Message from Spurrier

Further to his bicycle accident, British wine writer Steven Spurrier would like to thank everyone who has sent him cards and best wishes and reports: “I'm back all in one piece, taking it easy for the next couple of months, but looking forward to wearing the fine silver helmet that Decanter sent me once I'm back on the bike!
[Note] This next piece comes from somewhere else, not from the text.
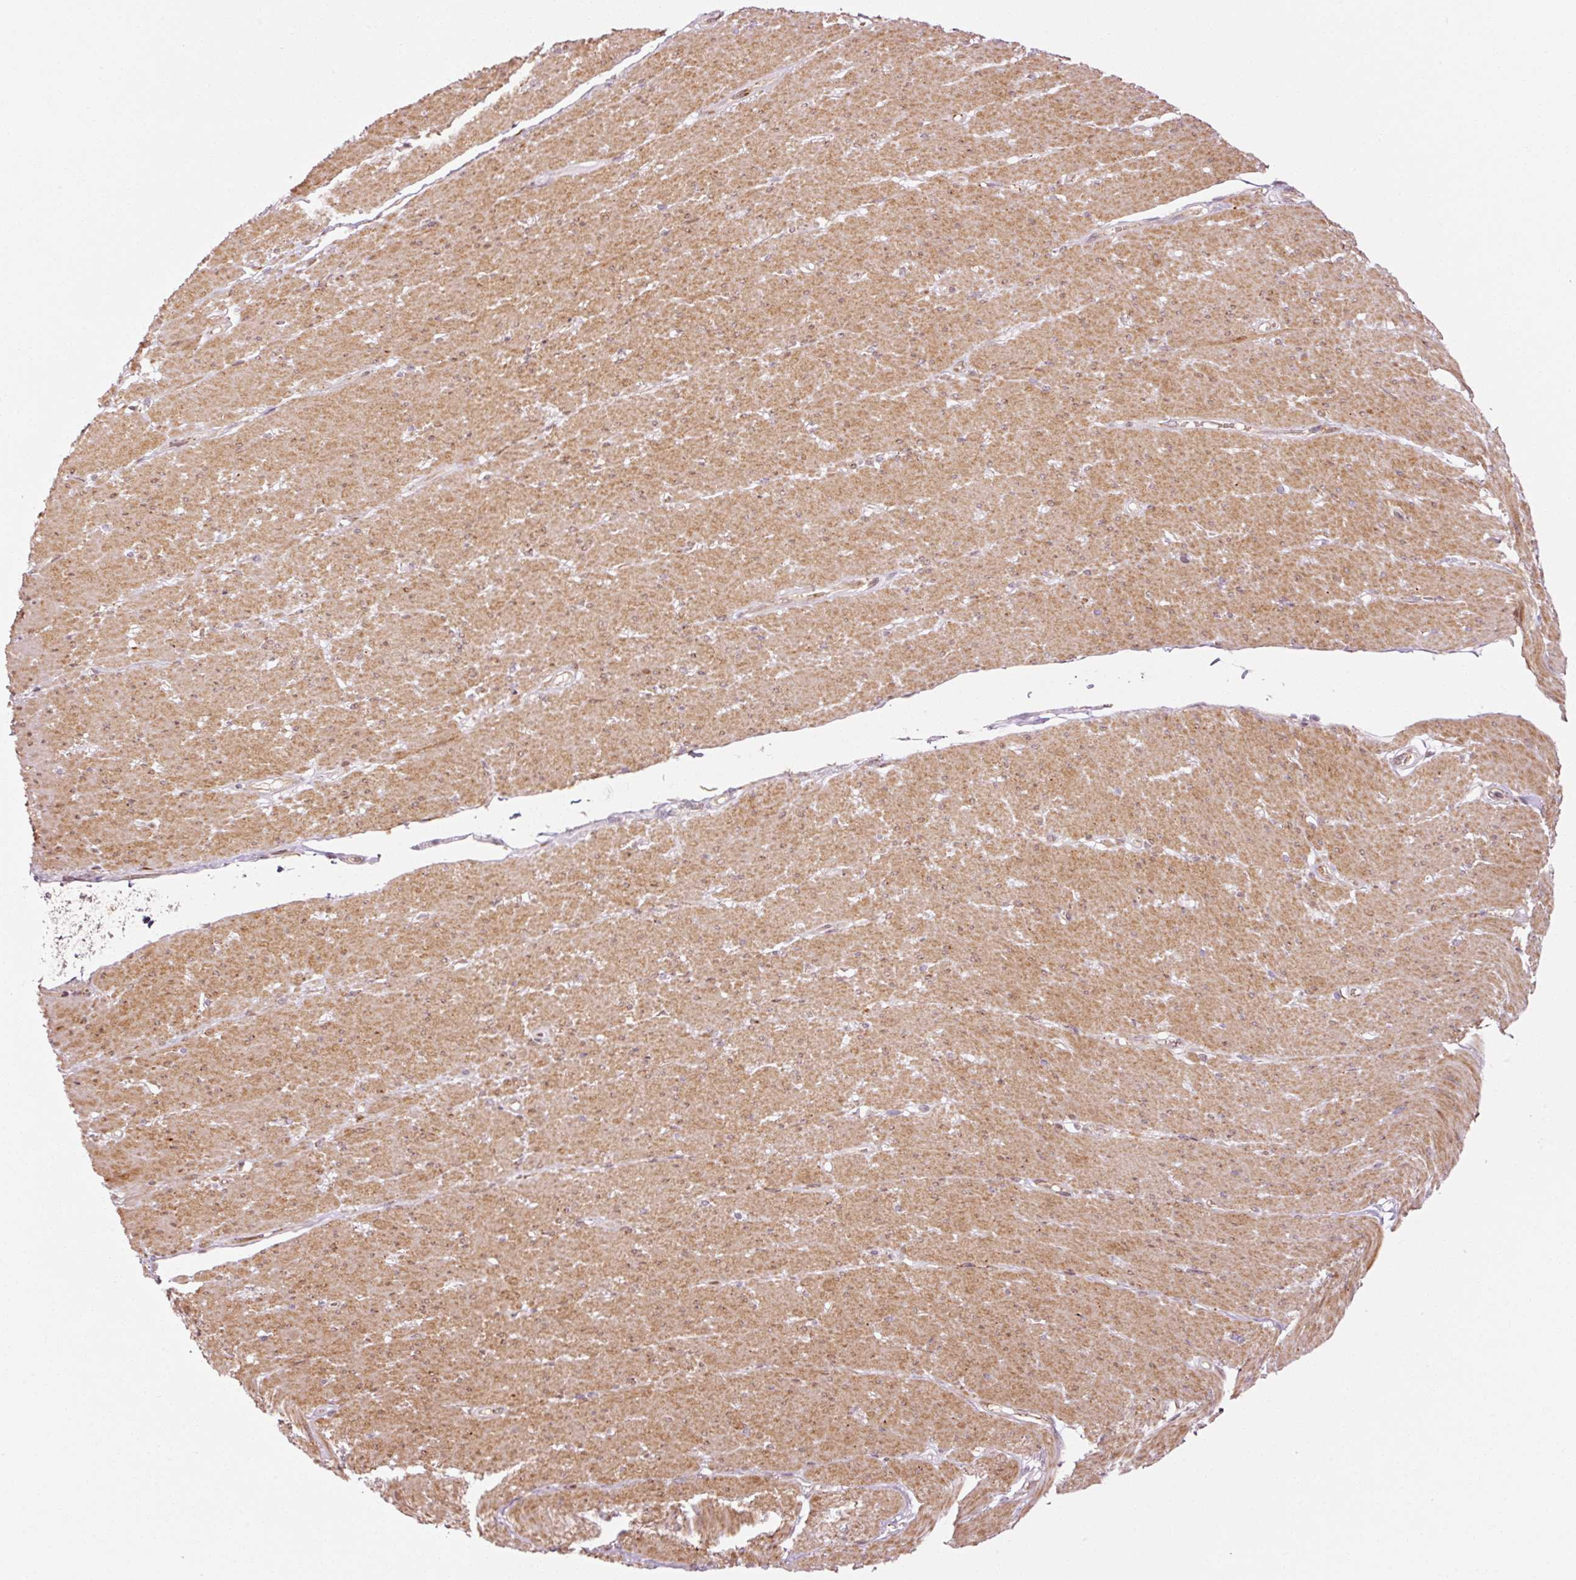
{"staining": {"intensity": "moderate", "quantity": ">75%", "location": "cytoplasmic/membranous"}, "tissue": "smooth muscle", "cell_type": "Smooth muscle cells", "image_type": "normal", "snomed": [{"axis": "morphology", "description": "Normal tissue, NOS"}, {"axis": "topography", "description": "Smooth muscle"}, {"axis": "topography", "description": "Rectum"}], "caption": "This photomicrograph shows normal smooth muscle stained with immunohistochemistry to label a protein in brown. The cytoplasmic/membranous of smooth muscle cells show moderate positivity for the protein. Nuclei are counter-stained blue.", "gene": "ANKRD20A1", "patient": {"sex": "male", "age": 53}}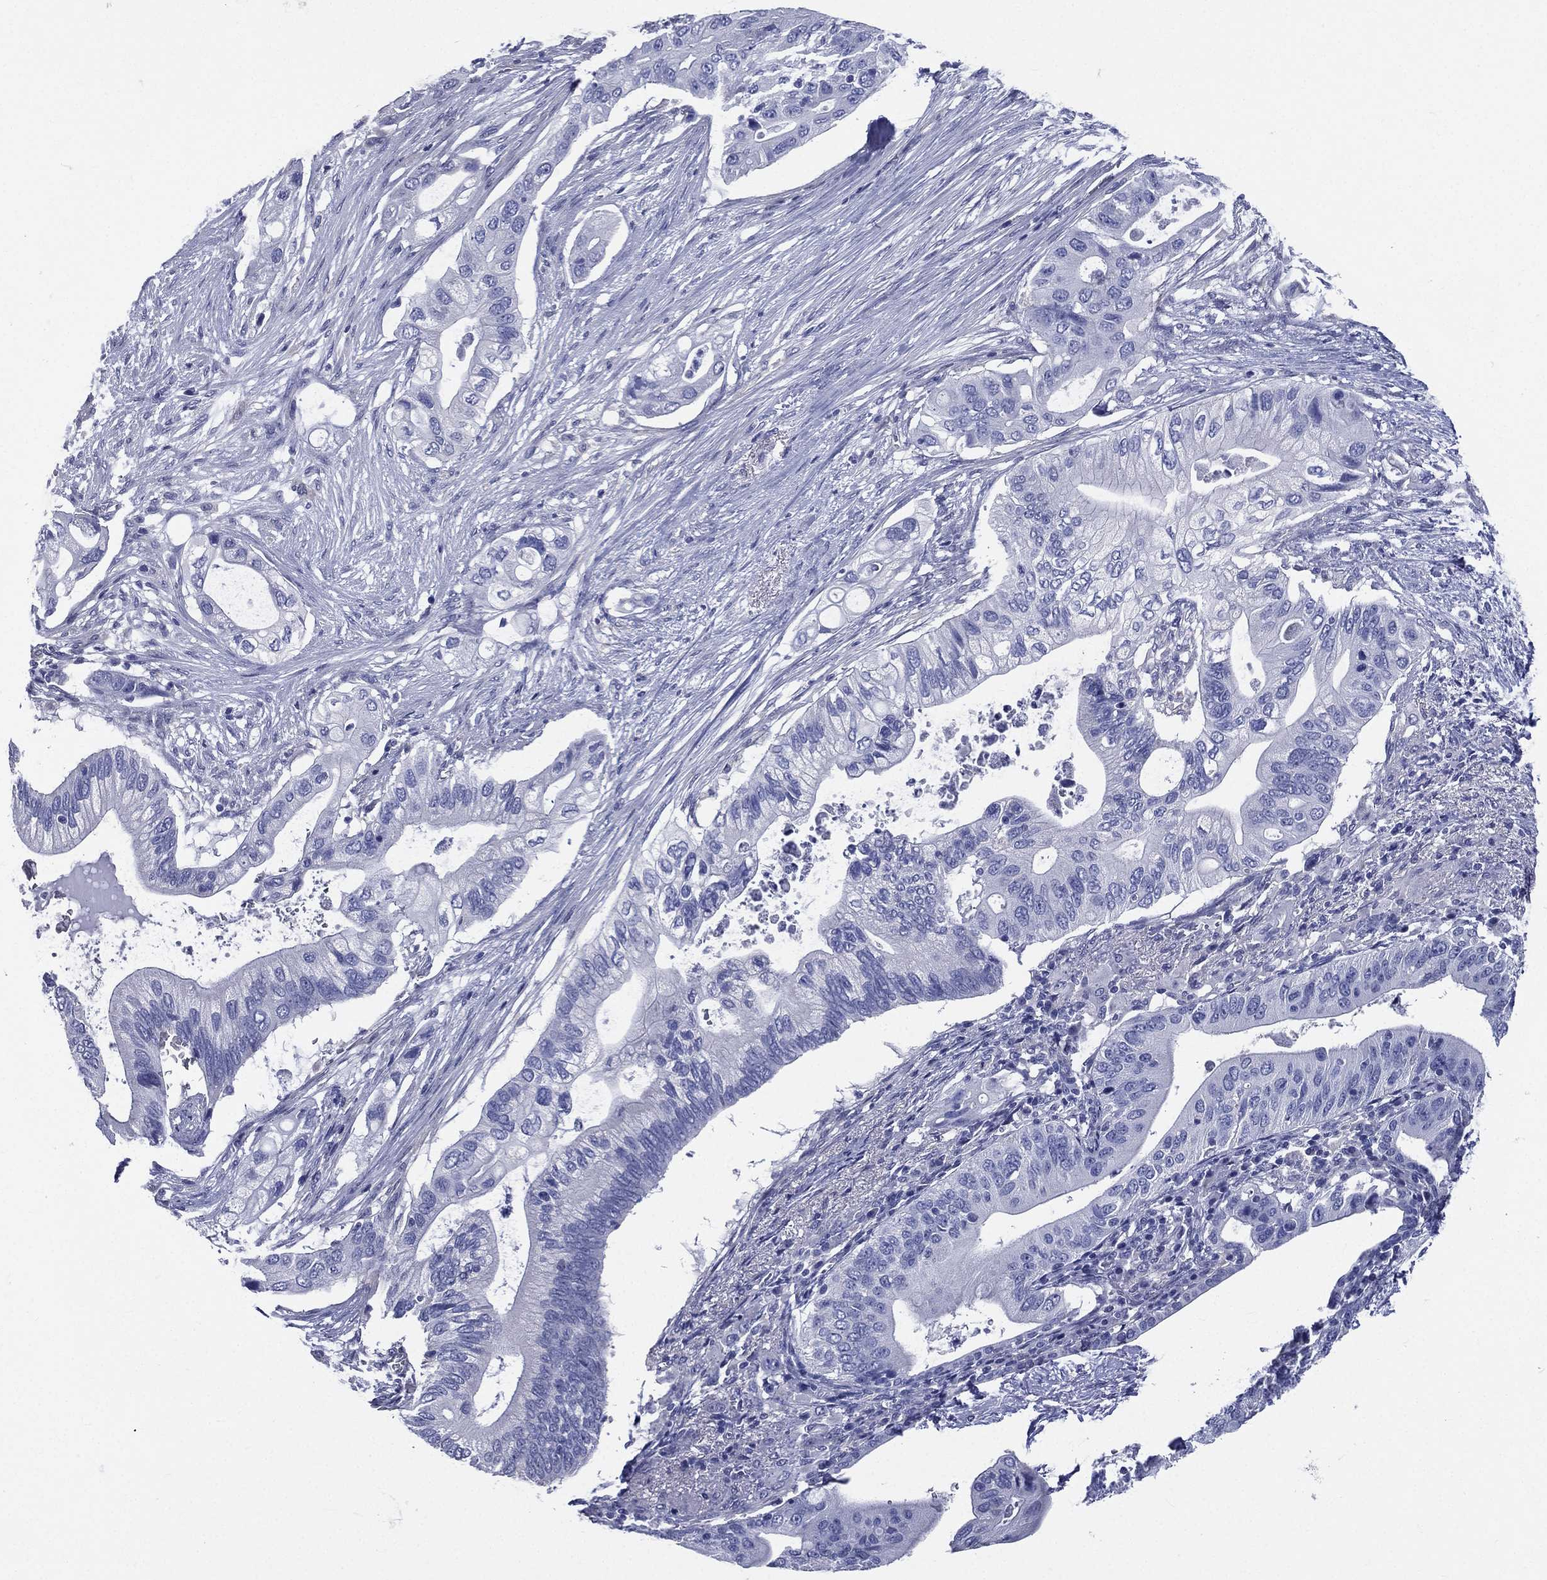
{"staining": {"intensity": "negative", "quantity": "none", "location": "none"}, "tissue": "pancreatic cancer", "cell_type": "Tumor cells", "image_type": "cancer", "snomed": [{"axis": "morphology", "description": "Adenocarcinoma, NOS"}, {"axis": "topography", "description": "Pancreas"}], "caption": "IHC of human adenocarcinoma (pancreatic) exhibits no positivity in tumor cells. (DAB immunohistochemistry (IHC), high magnification).", "gene": "DPYS", "patient": {"sex": "female", "age": 72}}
Spurrier is recuperating at the family farm in Dorset and said last Friday, "The key thing is Bride Valley Brut and the Boisset et Cie boys, including vineplanters this time around, are arriving for their third visit in about an hour.  They have asked us to have digging machinery on hand to cut swathes out of the slopes in front of their very eyes.  If it all goes ahead – they plan to plant 12 hectares at 5,000 vines per hectare in the spring out of a possible 30 on Bella's farm and they hope to rent as much across the Bride Valley to get to a total production of 400,000+ bottles.  The barns that are in the lower centre of the farm, ie surrounded by vines if it goes ahead, they say are perfect for a winery.  The first bottles commercialised will be in 2014, 60 years since I joined the wine trade, another reason (I hope) for a celebration.”
 
Sarah Kemp, publisher of Decanter, has also given her long-standing columnist Michael Broadbent MW, another keen cyclist, a special Decanter helmet.
 
Steven reckons that it was a Decanter reader who recognised him as he lay unconscious outside the Victoria & Albert museum after having been knocked off his bike at the beginning of last month.

I also saw Tim Johnston (ex Willi's Wine Bar now Juveniles in Paris) recently and am able to report that he is recovering very well from his recent stroke. He's going in to Juveniles three lunchtimes a week, finding that a little tiring, unsurprisingly, but making formidable progress.